El objeto problemático: La obra

Lo importante desde el inicio del cuestionamiento radica en ahondar en el por qué de la duda. O, al menos, en ciertos por qué. ¿Por qué insiste la filosofía en preguntar si es el arte una forma de conocimiento? Podríamos sostener que una de las razones fundamentales para dicha duda se encuentra en la existencia de cierta zona de problematicidad entre el arte y el pensamiento. Y ubicados dentro del arte como tal, la existencia de la zona de problematicidad que se extiende entre los aspectos más materiales y los más inmateriales de la obra.

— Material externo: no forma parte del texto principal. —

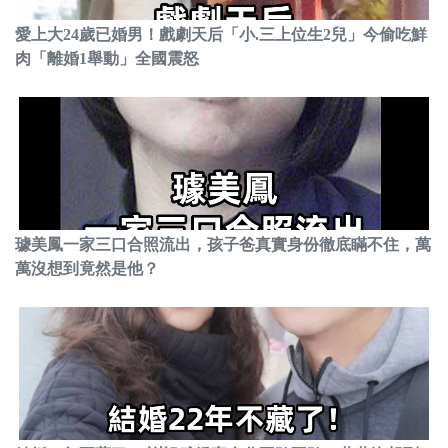
愛上大24歲已婚男！戲劇天后「小.三上位生2兒」今偷吃鮮
肉「離婚1舉動」全國震怒
璩美鳳一家三口合照流出，孩子爸真實身份徹底瞞不住，萬
萬沒想到竟然是他？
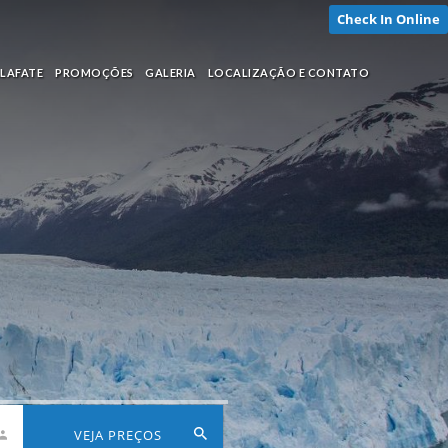
Check In Online
ALAFATE
PROMOÇÕES
GALERIA
LOCALIZAÇÃO E CONTATO
VEJA PREÇOS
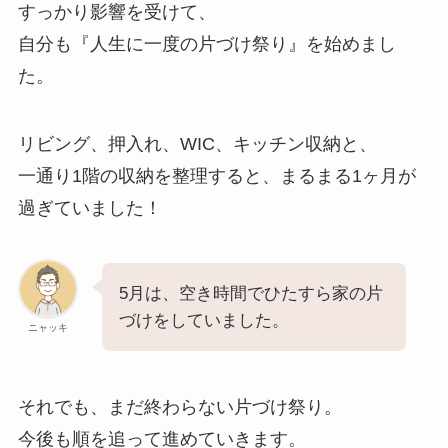
すっかり影響を受けて、
自分も『人生に一度の片づけ祭り』を始めまし
た。
リビング、押入れ、WIC、キッチン収納と、
一通り1階の収納を整理すると、まるまる1ヶ月が
過ぎていました！
5月は、空き時間でひたすら家の片
づけをしていました。
ニャッキ
それでも、まだ終わらない片づけ祭り。
今後も順を追って進めていきます。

Ahora bien, podríamos afirmar que una obra de arte es un objeto problemático debido a que es tanto: Objeto sensible, visible, tangible. Material. Externo al hombre que lo hace. Externo al hombre que lo percibe.

Estas son dos realidades que se hacen indisolubles, al interior de la obra. Enfrentando un tratamiento propuesto desde la lógica o la didáctica, que siempre es momentáneo y externo, y es allí donde se puede separar.

Podemos encontrar diferencias significativas entre el conocimiento sensible y el conocimiento intelectual. En el caso de la filosofía y la teoría del conocimiento, este conocimiento sensible no ha sido suficiente, aunque se encuentra en la base del conocimiento racional.

En su camino a la búsqueda de lo esencial, de lo abstracto, de la idea, del concepto, en búsqueda de razón organizante y otorgadora de sentido, en búsqueda de lo uno a partir de la multiplicidad del mundo, los pensadores han dejado demasiado de lado la fuerza de lo circunstancial, de lo concreto, de lo natural, de lo subconciente e inconciente, de lo múltiple del mundo sensible. De este modo, no resulta extraño que la filosofía se haya realizado en reiteradas oportunidades la pregunta de si el arte puede ser verdaderamente una forma de conocimiento.

Y de ser afirmativa la respuesta, está solo sea parcialmente afirmativa, en donde es aceptado que el arte es la base para alcanzar el conocimiento sensible; mientras que la obra podría ser ella misma el objeto del conocimiento. Pero esto aún no significa que este sea aceptado desde la filosofía, es decir, que el arte sea una forma general de conocimiento.